Governments and large international entities have in many cases published quite expensive and detailed positions on aging. They commonly urge individual and collective action based on the impending collapse of entitlement systems due to changing demographics. The growing number of older people relative to the size of the population as a whole makes pensions, government-run health systems, and the like, increasingly unsustainable in their present form. Something must change. That change must be the development and widespread deployment of therapies to treat the underlying mechanisms of aging, so as to slow and reverse the process of aging. Sadly that is the one approach to the challenge that never appears in these proposals, following the lead of the WHO's 2015 World Report on Aging and Health and 2020 Decade of Healthy Aging, which interventions to slow and reverse aging are not mentioned. The EU Green Paper on Aging discussed here is similarly entirely blind to the role of medical research in the future of aging.
"The Green Paper on Ageing highlights the importance of healthy and active ageing and lifelong learning as the two concepts that can enable a thriving ageing society. Active ageing necessitates promoting healthy lifestyles throughout our lives, including consumption and nutrition patterns, as well as encouraging physical and social activity. Lifelong learning means a constantly acquiring and updating of skills helping people to remain employable and succeed in job transitions."
Active ageing and lifelong learning are important, obvious, and attractive ideas but we would argue that without really addressing the underlying problem of accelerated biological aging and functional decline giving rise to the fundamental problem related to the demographic challenges promoting these ideas alone and proposing them as the remedy is akin to trying to build a house without a foundation.

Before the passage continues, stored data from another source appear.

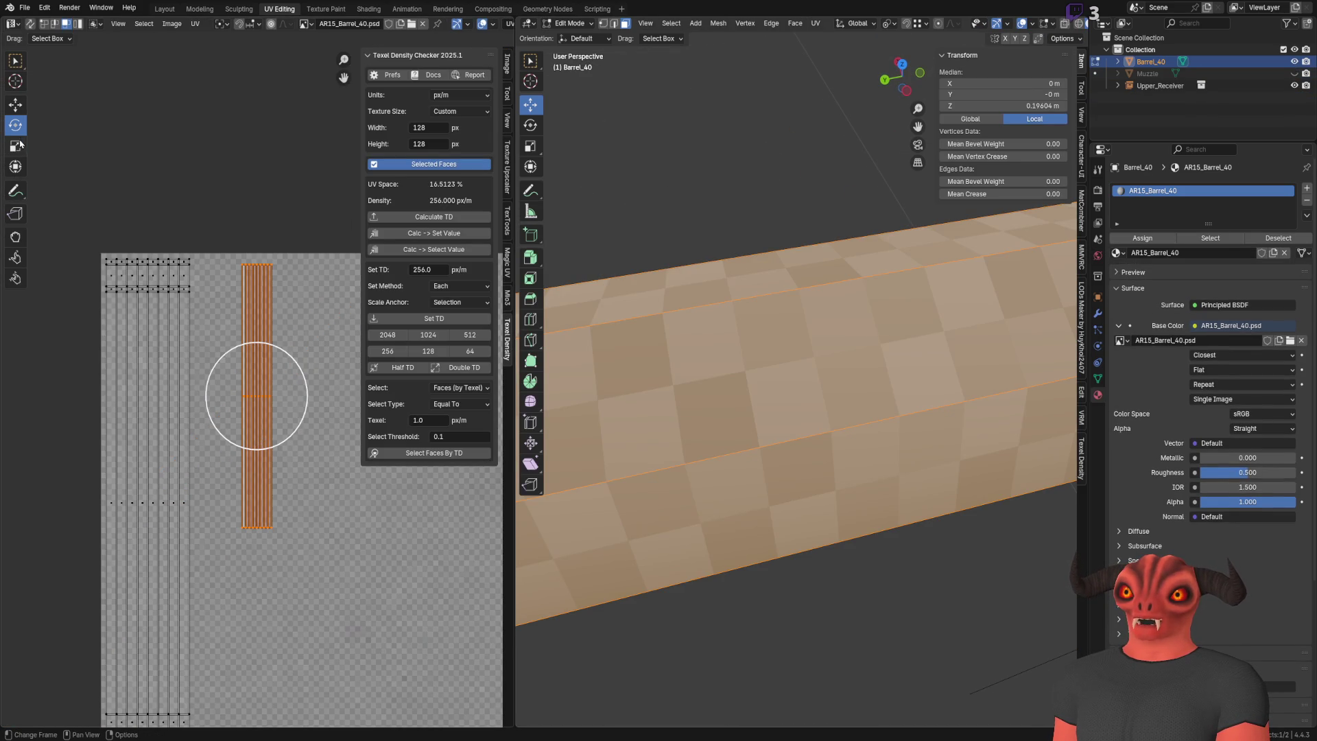
# Step: Widen the UV strip to Scale X 2.0
pyautogui.click(20, 144)
pyautogui.moveTo(292, 396)
pyautogui.mouseDown()
pyautogui.moveTo(306, 395)
pyautogui.moveTo(306, 411)
pyautogui.mouseUp()
pyautogui.click(143, 651)
pyautogui.write('2')
pyautogui.press('Return')
# Step: Rotate the widened strip 45° and return to Object Mode
pyautogui.click(16, 126)
pyautogui.click(179, 662)
pyautogui.write('45')
pyautogui.press('Return')
pyautogui.moveTo(789, 412); pyautogui.dragTo(934, 390, button='middle')
pyautogui.press('Tab')
pyautogui.moveTo(909, 433)
pyautogui.mouseDown(button='middle')
pyautogui.moveTo(884, 495)
pyautogui.moveTo(880, 484)
pyautogui.moveTo(850, 505)
pyautogui.moveTo(834, 493)
pyautogui.moveTo(798, 538)
pyautogui.moveTo(827, 495)
pyautogui.mouseUp(button='middle')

The three biggest problems of the current Green Paper on Ageing are all rooted in the missed opportunity of learning from and applying the latest biomedical, scientific and technological results. This way the potential effect of this most decisive scientific and technological trend is rendered invisible concerning the changing demographics and hence actually and actively downplaying the role science and technology might play in the long term permanent solution.
1. The Green Paper on Ageing is missing the elephant in the room behind changing demographics affecting Europe (and the world): the real, life-compromising burden of accelerated biological aging in the second half of life, already present in middle age, and reaching its climax in older people.
2. The Green Paper on Ageing appears oblivious to science's current view on the malleability of the biological aging process, and the already mainstream translational geroscience paradigm that offers an interventionist approach to potentially slow, stop, reverse, or rejuvenate these aging processes in order to significantly increase healthy human lifespan.
3. Due to the previous 2 points the Green Paper on Ageing ignores the primary long-term policy solution of the demographic challenge: supporting the focused development and equitable access of science-intensive healthy longevity technologies for all EU citizens.